**PROBLEM DESCRIPTION**
Select from the records below every line that has the word "netrate" in it.

**LISTED RECORDS**
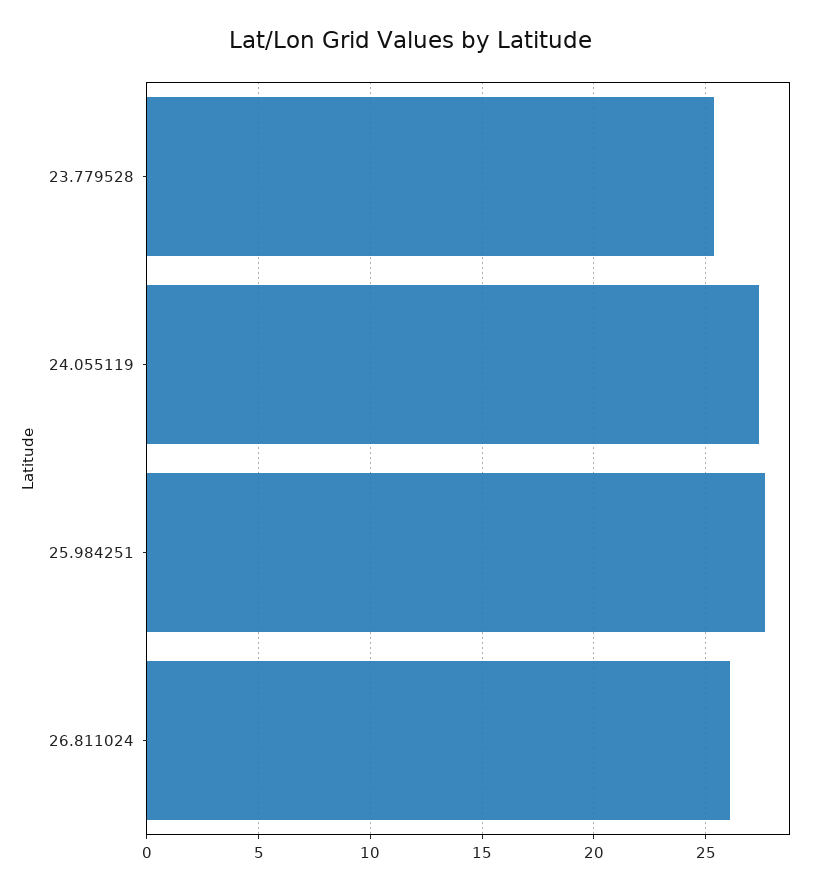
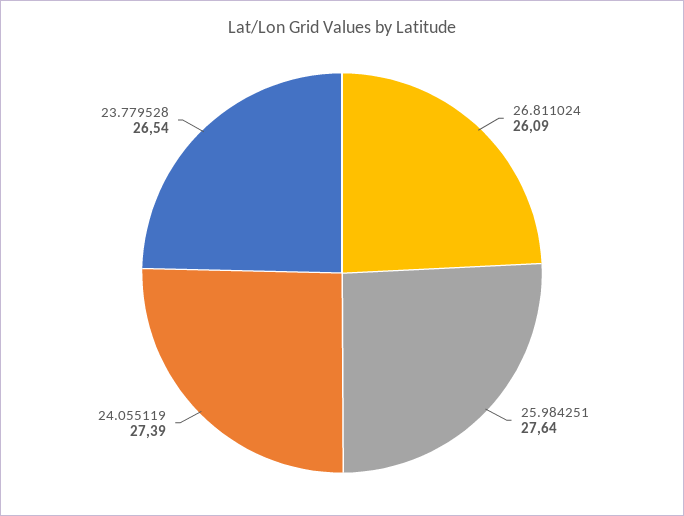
  {
-   "23.779528": 25.5,
+   "23.779528": 26.54,
    "24.055119": 27.39,
    "25.984251": 27.64,
    "26.811024": 26.09
  }

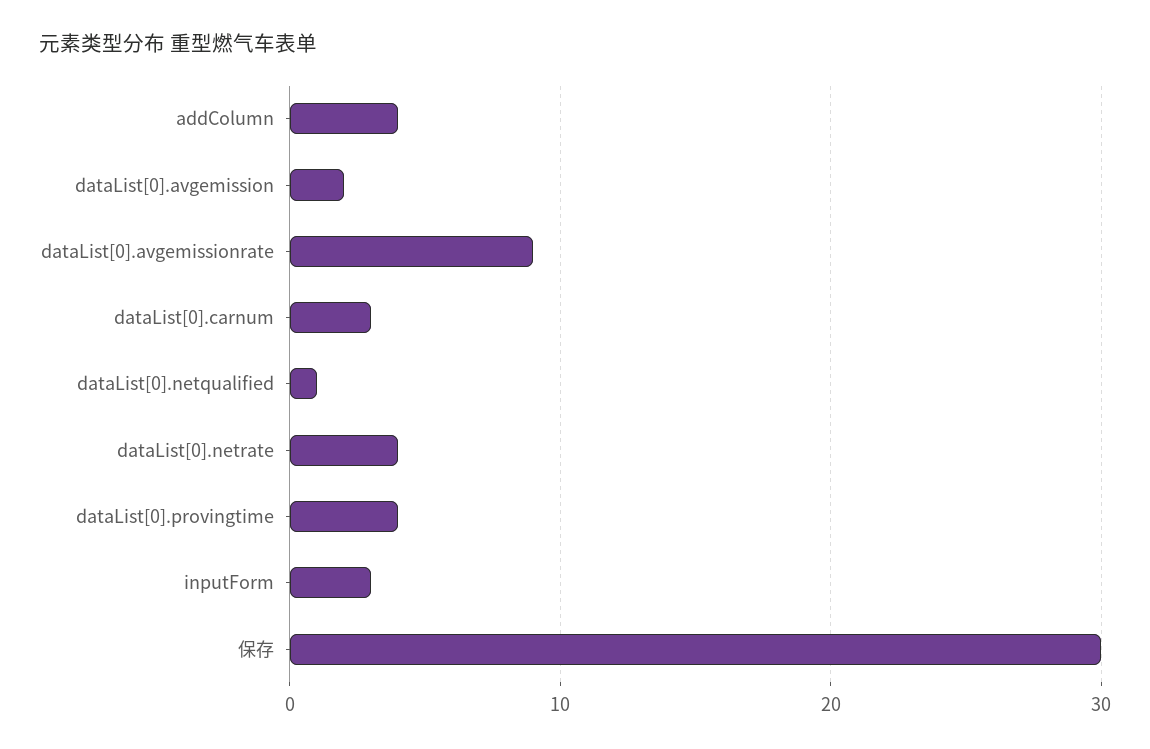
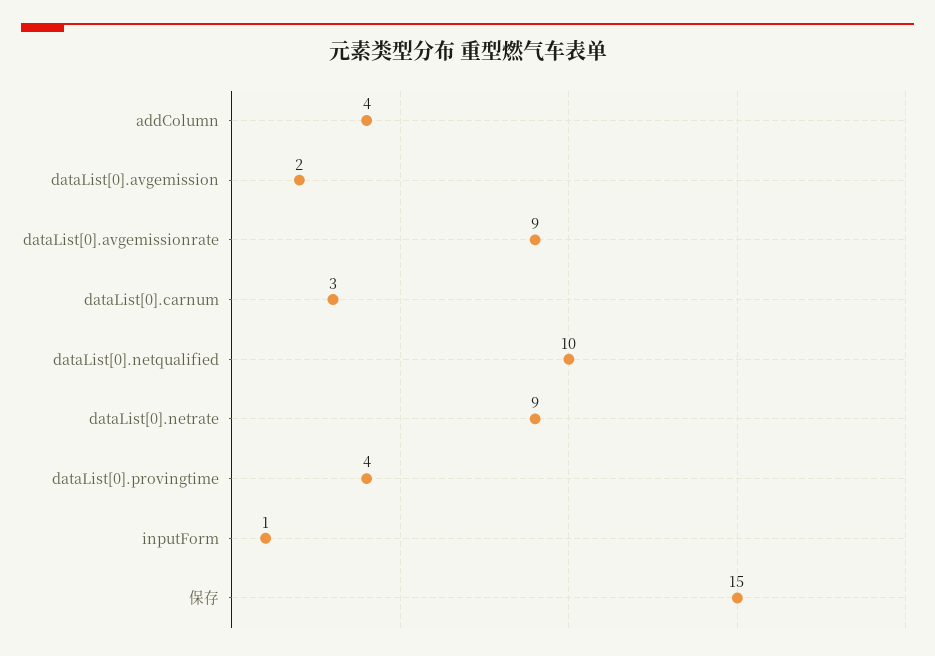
  {
    "addColumn": 4,
    "dataList[0].avgemission": 2,
    "dataList[0].avgemissionrate": 9,
    "dataList[0].carnum": 3,
-   "dataList[0].netqualified": 1,
+   "dataList[0].netqualified": 10,
-   "dataList[0].netrate": 4,
+   "dataList[0].netrate": 9,
    "dataList[0].provingtime": 4,
-   "inputForm": 3,
+   "inputForm": 1,
-   "保存": 30
+   "保存": 15
  }

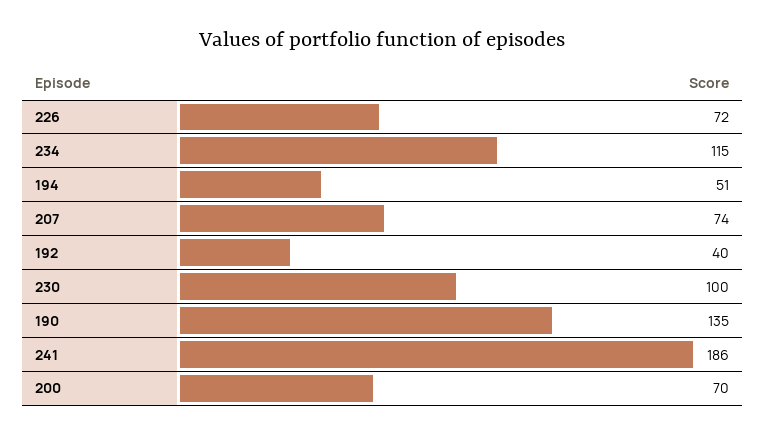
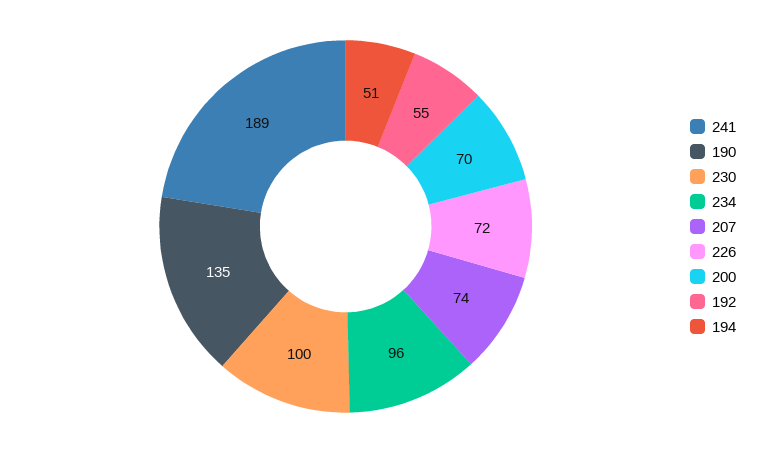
  {
    "226": 72,
-   "234": 115,
+   "234": 96,
    "194": 51,
    "207": 74,
-   "192": 40,
+   "192": 55,
    "230": 100,
    "190": 135,
-   "241": 186,
+   "241": 189,
    "200": 70
  }

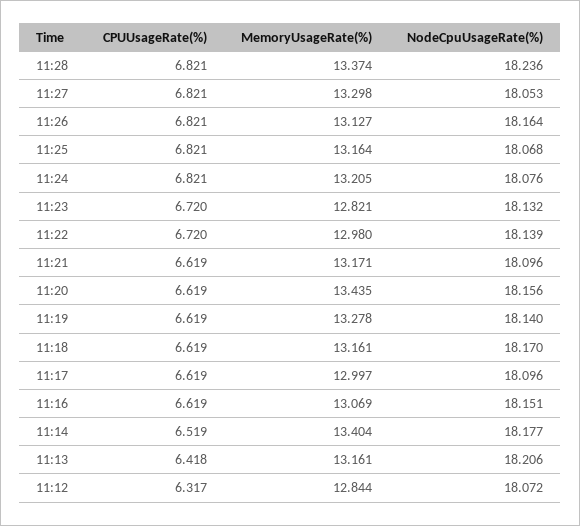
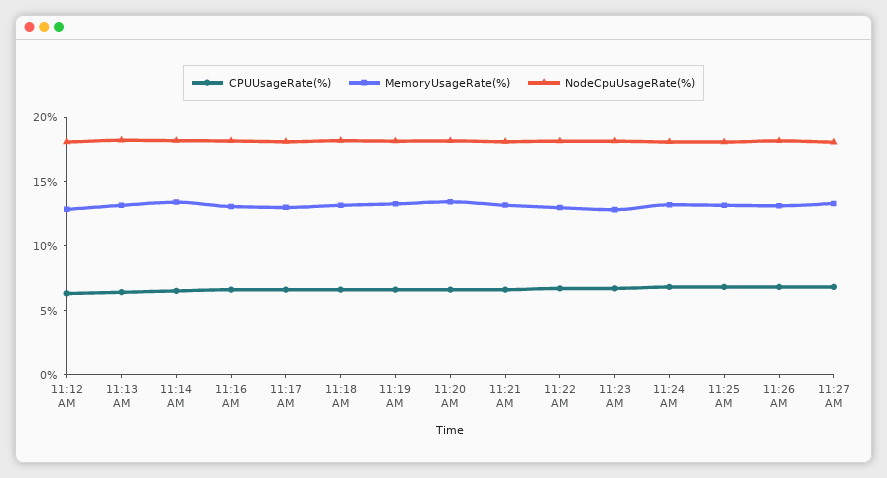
  {
    "CPUUsageRate(%)": {
-     "11:28": 6.821,
      "11:27": 6.821,
      "11:26": 6.821,
      "11:25": 6.821,
      "11:24": 6.821,
      "11:23": 6.72,
      "11:22": 6.72,
      "11:21": 6.619,
      "11:20": 6.619,
      "11:19": 6.619,
      "11:18": 6.619,
      "11:17": 6.619,
      "11:16": 6.619,
      "11:14": 6.519,
      "11:13": 6.418,
      "11:12": 6.317
    },
    "MemoryUsageRate(%)": {
-     "11:28": 13.374,
      "11:27": 13.298,
      "11:26": 13.127,
      "11:25": 13.164,
      "11:24": 13.205,
      "11:23": 12.821,
      "11:22": 12.98,
      "11:21": 13.171,
      "11:20": 13.435,
      "11:19": 13.278,
      "11:18": 13.161,
      "11:17": 12.997,
      "11:16": 13.069,
      "11:14": 13.404,
      "11:13": 13.161,
      "11:12": 12.844
    },
    "NodeCpuUsageRate(%)": {
-     "11:28": 18.236,
      "11:27": 18.053,
      "11:26": 18.164,
      "11:25": 18.068,
      "11:24": 18.076,
      "11:23": 18.132,
      "11:22": 18.139,
      "11:21": 18.096,
      "11:20": 18.156,
      "11:19": 18.14,
      "11:18": 18.17,
      "11:17": 18.096,
      "11:16": 18.151,
      "11:14": 18.177,
      "11:13": 18.206,
      "11:12": 18.072
    }
  }

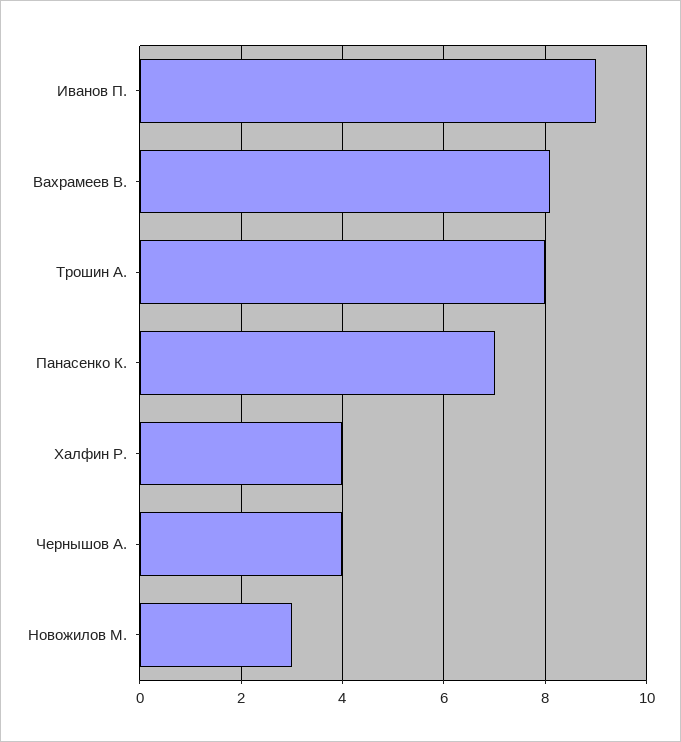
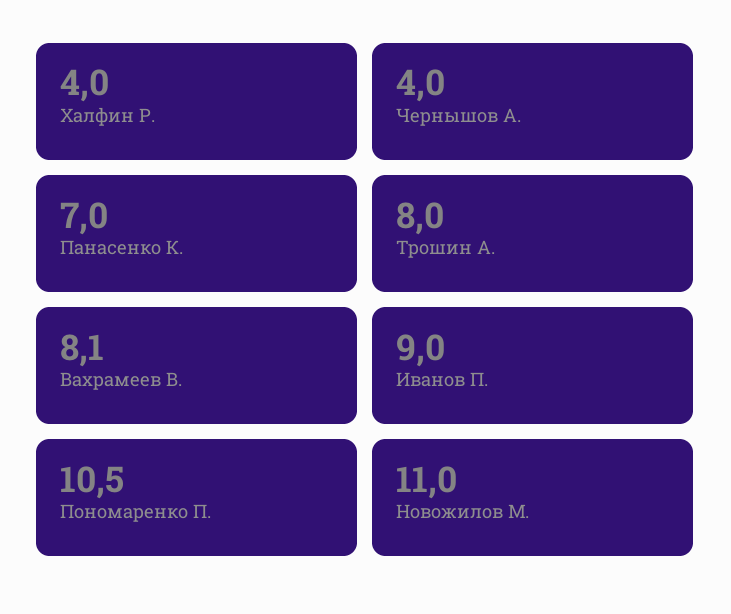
  {
    "Иванов П.": 9,
    "Вахрамеев В.": 8.1,
    "Трошин А.": 8,
    "Панасенко К.": 7,
    "Халфин Р.": 4,
    "Чернышов А.": 4,
-   "Новожилов М.": 3
+   "Новожилов М.": 11,
+   "Пономаренко П.": 10.5
  }

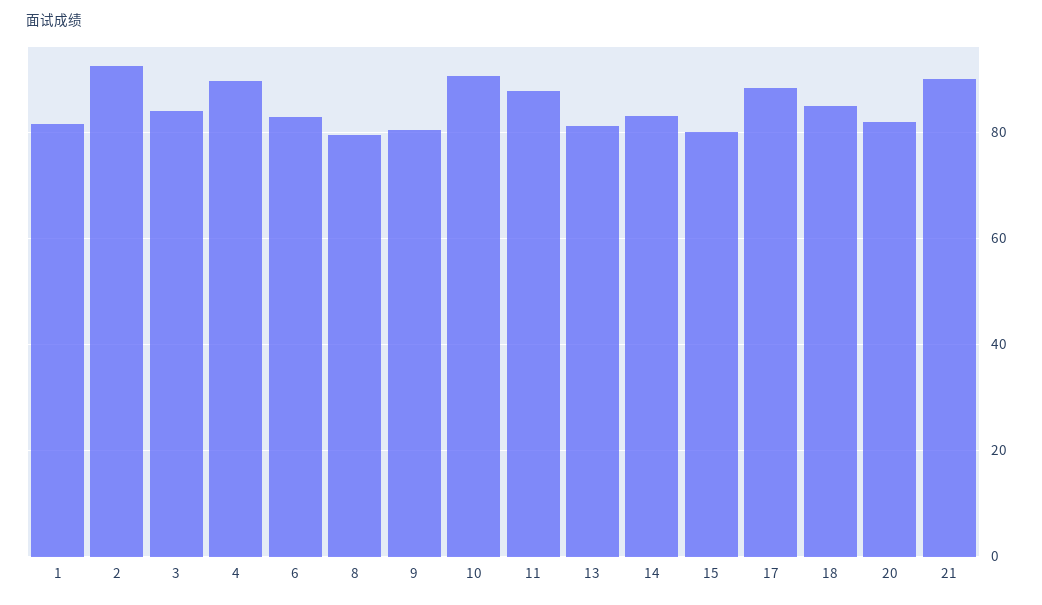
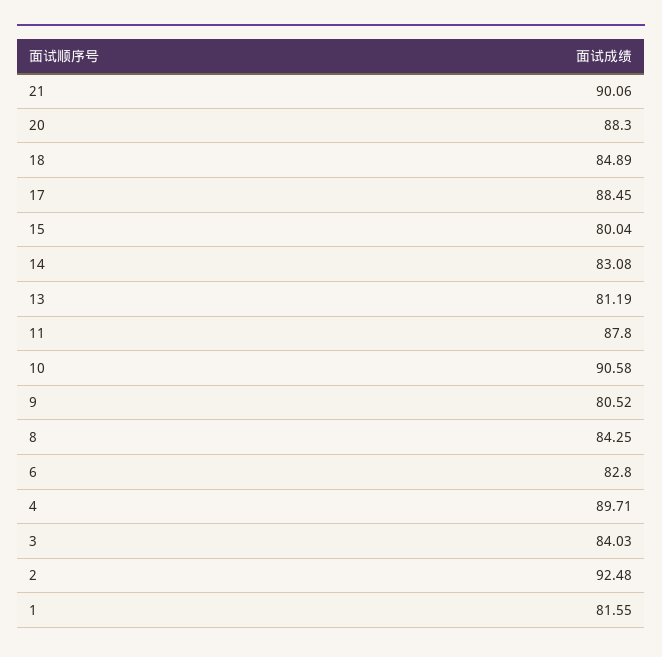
  {
    "1": 81.55,
    "2": 92.48,
    "3": 84.03,
    "4": 89.71,
    "6": 82.8,
-   "8": 80,
+   "8": 84.25,
    "9": 80.52,
    "10": 90.58,
    "11": 87.8,
    "13": 81.19,
    "14": 83.08,
    "15": 80.04,
    "17": 88.45,
    "18": 84.89,
-   "20": 82,
+   "20": 88.3,
    "21": 90.06
  }

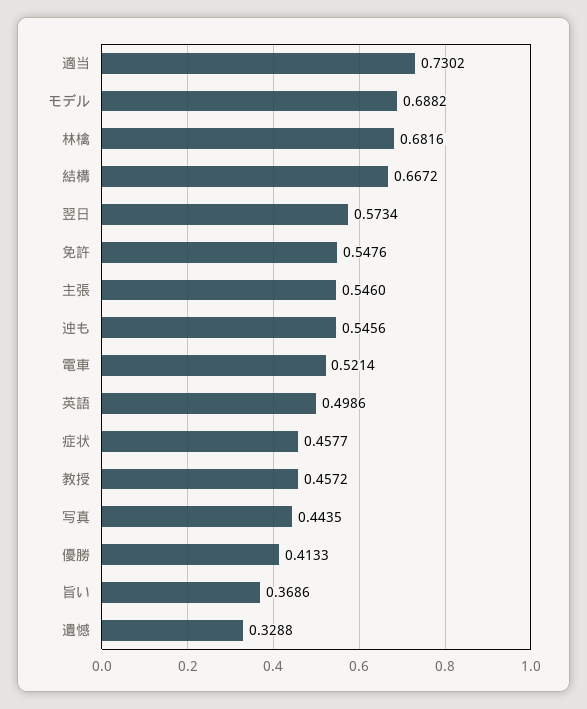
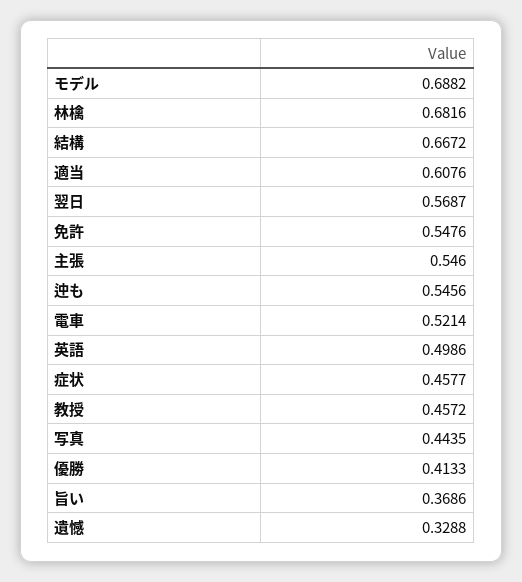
  {
-   "適当": 0.7302,
+   "適当": 0.6076,
    "モデル": 0.6882,
    "林檎": 0.6816,
    "結構": 0.6672,
-   "翌日": 0.5734,
+   "翌日": 0.5687,
    "免許": 0.5476,
    "主張": 0.546,
    "迚も": 0.5456,
    "電車": 0.5214,
    "英語": 0.4986,
    "症状": 0.4577,
    "教授": 0.4572,
    "写真": 0.4435,
    "優勝": 0.4133,
    "旨い": 0.3686,
    "遺憾": 0.3288
  }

**REPLY TO THE EXERCISE**
-   "dataList[0].netrate": 4,
+   "dataList[0].netrate": 9,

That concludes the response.